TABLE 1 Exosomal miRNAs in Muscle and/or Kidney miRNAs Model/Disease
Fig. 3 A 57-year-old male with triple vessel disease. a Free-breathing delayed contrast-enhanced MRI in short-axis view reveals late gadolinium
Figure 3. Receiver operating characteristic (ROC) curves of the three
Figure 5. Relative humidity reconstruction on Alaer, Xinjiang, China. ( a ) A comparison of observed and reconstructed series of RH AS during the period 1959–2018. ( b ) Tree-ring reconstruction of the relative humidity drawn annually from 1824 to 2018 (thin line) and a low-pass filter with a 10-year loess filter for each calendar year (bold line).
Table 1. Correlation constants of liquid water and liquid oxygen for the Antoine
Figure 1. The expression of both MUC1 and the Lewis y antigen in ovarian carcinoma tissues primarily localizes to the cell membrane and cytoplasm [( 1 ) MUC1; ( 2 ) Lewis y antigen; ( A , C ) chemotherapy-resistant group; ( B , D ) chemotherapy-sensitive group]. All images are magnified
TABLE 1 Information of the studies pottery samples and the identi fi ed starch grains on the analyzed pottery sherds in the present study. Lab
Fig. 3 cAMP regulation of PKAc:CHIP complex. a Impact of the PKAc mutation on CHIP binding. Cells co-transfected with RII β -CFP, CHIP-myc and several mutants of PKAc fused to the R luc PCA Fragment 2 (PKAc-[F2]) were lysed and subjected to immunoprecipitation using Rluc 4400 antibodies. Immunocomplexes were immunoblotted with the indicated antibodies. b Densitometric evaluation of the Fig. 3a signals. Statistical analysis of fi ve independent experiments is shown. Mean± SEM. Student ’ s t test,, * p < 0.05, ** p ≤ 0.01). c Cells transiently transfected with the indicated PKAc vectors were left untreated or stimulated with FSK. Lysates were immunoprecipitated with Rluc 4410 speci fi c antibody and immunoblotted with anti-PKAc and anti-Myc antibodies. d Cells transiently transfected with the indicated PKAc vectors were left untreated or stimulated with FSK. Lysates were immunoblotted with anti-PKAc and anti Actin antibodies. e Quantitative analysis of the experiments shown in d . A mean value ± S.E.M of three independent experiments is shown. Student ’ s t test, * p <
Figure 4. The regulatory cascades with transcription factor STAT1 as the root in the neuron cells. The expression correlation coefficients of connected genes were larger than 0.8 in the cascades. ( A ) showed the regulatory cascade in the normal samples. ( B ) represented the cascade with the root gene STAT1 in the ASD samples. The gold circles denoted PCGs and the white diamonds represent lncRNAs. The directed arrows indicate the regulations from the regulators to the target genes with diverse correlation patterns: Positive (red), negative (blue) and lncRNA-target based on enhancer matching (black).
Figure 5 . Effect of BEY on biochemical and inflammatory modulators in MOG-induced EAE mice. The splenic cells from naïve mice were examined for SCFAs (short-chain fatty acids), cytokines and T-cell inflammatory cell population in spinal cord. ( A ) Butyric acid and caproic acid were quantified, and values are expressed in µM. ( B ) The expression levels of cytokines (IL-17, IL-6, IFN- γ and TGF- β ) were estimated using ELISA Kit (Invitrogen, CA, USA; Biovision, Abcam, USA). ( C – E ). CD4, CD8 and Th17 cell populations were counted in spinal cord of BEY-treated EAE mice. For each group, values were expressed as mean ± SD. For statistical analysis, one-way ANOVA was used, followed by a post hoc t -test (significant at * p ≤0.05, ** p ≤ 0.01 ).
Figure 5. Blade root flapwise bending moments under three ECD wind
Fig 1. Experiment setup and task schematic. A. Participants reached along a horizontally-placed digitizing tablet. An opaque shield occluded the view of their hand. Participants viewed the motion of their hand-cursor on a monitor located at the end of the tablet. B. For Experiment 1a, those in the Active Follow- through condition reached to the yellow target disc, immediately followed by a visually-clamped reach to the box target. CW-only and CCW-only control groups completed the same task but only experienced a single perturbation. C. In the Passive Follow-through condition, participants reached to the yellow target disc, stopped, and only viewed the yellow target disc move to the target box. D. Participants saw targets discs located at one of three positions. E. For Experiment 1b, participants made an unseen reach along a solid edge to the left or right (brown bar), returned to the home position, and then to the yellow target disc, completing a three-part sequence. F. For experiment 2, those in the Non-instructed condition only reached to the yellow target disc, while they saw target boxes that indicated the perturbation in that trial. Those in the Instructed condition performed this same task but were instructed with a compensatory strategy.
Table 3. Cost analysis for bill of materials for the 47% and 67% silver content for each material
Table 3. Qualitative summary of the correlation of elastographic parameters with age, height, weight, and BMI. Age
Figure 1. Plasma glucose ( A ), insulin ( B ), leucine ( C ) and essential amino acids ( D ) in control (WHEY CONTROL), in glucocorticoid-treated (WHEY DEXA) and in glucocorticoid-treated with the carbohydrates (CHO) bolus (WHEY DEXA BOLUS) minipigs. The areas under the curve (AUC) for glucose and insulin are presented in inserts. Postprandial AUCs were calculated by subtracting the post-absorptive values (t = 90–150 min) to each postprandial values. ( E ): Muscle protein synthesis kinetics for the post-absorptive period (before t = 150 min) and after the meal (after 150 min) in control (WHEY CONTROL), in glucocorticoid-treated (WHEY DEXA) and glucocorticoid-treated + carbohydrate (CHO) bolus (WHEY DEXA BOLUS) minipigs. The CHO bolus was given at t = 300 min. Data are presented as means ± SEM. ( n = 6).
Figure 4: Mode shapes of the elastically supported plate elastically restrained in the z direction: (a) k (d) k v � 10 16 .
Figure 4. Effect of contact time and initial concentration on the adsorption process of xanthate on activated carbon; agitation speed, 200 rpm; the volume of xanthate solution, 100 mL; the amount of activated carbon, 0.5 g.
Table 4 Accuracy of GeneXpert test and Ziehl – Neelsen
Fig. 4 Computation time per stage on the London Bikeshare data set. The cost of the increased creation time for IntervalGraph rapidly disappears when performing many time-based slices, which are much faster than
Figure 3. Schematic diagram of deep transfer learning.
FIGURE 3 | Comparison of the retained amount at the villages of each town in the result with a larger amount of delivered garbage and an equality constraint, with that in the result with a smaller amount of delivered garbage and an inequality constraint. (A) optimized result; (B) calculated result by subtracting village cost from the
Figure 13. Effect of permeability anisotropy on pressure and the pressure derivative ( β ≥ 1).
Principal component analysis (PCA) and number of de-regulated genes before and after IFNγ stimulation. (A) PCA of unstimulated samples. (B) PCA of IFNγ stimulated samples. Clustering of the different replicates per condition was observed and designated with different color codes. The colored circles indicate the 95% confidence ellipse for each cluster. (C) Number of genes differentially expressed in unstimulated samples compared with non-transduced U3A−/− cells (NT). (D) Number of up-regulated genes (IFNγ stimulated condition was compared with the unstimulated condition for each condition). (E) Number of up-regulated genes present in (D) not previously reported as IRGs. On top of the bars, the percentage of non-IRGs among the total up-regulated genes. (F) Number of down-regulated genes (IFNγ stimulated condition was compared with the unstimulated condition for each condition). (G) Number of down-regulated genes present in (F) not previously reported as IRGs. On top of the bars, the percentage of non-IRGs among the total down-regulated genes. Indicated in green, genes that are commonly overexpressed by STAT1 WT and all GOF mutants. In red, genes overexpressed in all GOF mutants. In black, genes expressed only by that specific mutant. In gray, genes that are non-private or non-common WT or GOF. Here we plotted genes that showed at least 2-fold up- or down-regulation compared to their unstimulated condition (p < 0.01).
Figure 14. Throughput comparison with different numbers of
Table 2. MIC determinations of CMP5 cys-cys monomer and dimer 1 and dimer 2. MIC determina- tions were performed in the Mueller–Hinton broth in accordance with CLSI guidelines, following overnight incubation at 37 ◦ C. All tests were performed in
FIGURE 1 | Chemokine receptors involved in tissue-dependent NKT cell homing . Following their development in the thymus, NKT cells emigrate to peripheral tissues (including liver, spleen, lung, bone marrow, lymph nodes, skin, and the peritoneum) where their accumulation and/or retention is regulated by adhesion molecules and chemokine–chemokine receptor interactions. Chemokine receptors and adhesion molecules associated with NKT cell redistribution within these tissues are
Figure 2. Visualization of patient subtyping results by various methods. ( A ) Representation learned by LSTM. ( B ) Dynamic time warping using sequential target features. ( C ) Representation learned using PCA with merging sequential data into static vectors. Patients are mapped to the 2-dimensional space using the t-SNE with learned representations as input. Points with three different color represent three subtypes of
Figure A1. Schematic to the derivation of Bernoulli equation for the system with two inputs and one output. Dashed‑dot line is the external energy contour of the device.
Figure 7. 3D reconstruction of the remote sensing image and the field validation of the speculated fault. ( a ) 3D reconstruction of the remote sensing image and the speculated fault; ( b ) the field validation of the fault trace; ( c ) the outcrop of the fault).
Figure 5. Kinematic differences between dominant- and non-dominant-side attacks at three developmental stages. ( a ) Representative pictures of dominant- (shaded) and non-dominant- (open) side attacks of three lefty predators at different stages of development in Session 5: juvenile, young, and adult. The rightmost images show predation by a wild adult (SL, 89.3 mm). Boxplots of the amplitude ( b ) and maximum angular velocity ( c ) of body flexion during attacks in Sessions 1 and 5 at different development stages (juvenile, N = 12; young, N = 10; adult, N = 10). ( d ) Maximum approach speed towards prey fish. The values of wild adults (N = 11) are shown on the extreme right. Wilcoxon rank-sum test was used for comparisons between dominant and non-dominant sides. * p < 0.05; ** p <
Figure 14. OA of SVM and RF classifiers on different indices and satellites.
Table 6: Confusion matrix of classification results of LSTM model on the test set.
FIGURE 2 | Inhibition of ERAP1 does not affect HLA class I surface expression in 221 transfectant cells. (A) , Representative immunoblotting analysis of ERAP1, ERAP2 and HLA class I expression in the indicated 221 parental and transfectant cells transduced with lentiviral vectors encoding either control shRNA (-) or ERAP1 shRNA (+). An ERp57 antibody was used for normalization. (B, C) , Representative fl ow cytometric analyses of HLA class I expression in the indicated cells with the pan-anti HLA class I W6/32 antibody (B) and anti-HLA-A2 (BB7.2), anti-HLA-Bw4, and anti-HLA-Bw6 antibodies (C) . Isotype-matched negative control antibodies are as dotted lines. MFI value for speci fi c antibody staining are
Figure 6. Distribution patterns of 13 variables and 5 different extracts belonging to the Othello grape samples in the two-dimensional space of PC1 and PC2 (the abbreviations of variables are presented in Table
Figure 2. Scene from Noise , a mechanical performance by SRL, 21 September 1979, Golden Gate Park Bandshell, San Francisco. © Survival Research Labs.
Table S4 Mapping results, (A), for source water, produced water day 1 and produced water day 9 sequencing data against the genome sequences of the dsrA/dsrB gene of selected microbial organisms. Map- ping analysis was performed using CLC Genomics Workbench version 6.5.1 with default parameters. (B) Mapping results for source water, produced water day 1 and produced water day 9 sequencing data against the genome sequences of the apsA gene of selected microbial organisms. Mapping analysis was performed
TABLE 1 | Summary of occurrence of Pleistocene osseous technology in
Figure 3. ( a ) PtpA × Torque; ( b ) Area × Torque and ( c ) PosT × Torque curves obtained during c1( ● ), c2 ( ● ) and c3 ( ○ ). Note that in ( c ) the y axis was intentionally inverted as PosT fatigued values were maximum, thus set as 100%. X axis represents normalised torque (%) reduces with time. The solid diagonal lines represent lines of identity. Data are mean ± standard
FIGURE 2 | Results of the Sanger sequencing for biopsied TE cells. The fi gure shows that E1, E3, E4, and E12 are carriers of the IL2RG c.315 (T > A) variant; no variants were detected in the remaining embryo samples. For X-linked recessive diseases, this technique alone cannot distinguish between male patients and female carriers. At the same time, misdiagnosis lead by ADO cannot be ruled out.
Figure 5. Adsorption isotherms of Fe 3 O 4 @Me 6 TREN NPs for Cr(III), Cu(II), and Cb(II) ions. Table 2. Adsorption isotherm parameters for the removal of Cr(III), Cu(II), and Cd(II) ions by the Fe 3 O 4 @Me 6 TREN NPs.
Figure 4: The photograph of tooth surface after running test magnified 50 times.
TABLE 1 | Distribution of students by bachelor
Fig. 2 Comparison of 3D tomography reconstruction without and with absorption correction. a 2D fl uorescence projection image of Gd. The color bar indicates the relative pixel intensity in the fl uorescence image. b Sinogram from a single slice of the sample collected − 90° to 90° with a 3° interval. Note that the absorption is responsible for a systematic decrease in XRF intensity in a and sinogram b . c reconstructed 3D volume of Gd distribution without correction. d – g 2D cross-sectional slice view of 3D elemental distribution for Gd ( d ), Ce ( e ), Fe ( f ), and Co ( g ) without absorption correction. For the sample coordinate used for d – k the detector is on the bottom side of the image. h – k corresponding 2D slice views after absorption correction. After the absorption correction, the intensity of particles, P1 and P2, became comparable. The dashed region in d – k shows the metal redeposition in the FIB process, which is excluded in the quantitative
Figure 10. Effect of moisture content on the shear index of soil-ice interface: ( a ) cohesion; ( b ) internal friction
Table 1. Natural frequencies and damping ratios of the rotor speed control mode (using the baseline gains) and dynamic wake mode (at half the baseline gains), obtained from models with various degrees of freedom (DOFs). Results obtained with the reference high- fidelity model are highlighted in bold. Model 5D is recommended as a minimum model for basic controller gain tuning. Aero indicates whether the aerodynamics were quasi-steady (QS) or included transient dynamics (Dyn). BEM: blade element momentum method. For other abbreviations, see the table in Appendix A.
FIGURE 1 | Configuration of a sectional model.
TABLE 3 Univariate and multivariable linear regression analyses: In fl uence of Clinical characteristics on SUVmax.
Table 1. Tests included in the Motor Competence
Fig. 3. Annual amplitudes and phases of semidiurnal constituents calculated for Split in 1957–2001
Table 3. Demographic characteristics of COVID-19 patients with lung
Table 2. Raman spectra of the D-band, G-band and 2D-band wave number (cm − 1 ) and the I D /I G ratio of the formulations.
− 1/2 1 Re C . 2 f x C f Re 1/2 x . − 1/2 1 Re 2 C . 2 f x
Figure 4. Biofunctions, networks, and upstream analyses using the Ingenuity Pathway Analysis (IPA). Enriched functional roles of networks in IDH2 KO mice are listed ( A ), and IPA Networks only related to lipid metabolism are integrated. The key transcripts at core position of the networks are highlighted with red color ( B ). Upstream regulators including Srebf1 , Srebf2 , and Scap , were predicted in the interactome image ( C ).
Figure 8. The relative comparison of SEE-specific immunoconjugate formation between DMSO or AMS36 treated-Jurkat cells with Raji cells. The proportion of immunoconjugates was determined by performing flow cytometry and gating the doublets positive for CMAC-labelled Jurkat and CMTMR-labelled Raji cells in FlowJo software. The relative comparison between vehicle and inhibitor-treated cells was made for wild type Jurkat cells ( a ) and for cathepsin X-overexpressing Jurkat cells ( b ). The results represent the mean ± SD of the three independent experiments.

(Activity) Your answer must be the lines above from the one containing "FIGURE 1 | Configuration" to the one containing "2 C . 2 f x", both included, restated word for word.

(Task result)
FIGURE 1 | Configuration of a sectional model.
TABLE 3 Univariate and multivariable linear regression analyses: In fl uence of Clinical characteristics on SUVmax.
Table 1. Tests included in the Motor Competence
Fig. 3. Annual amplitudes and phases of semidiurnal constituents calculated for Split in 1957–2001
Table 3. Demographic characteristics of COVID-19 patients with lung
Table 2. Raman spectra of the D-band, G-band and 2D-band wave number (cm − 1 ) and the I D /I G ratio of the formulations.
− 1/2 1 Re C . 2 f x C f Re 1/2 x . − 1/2 1 Re 2 C . 2 f x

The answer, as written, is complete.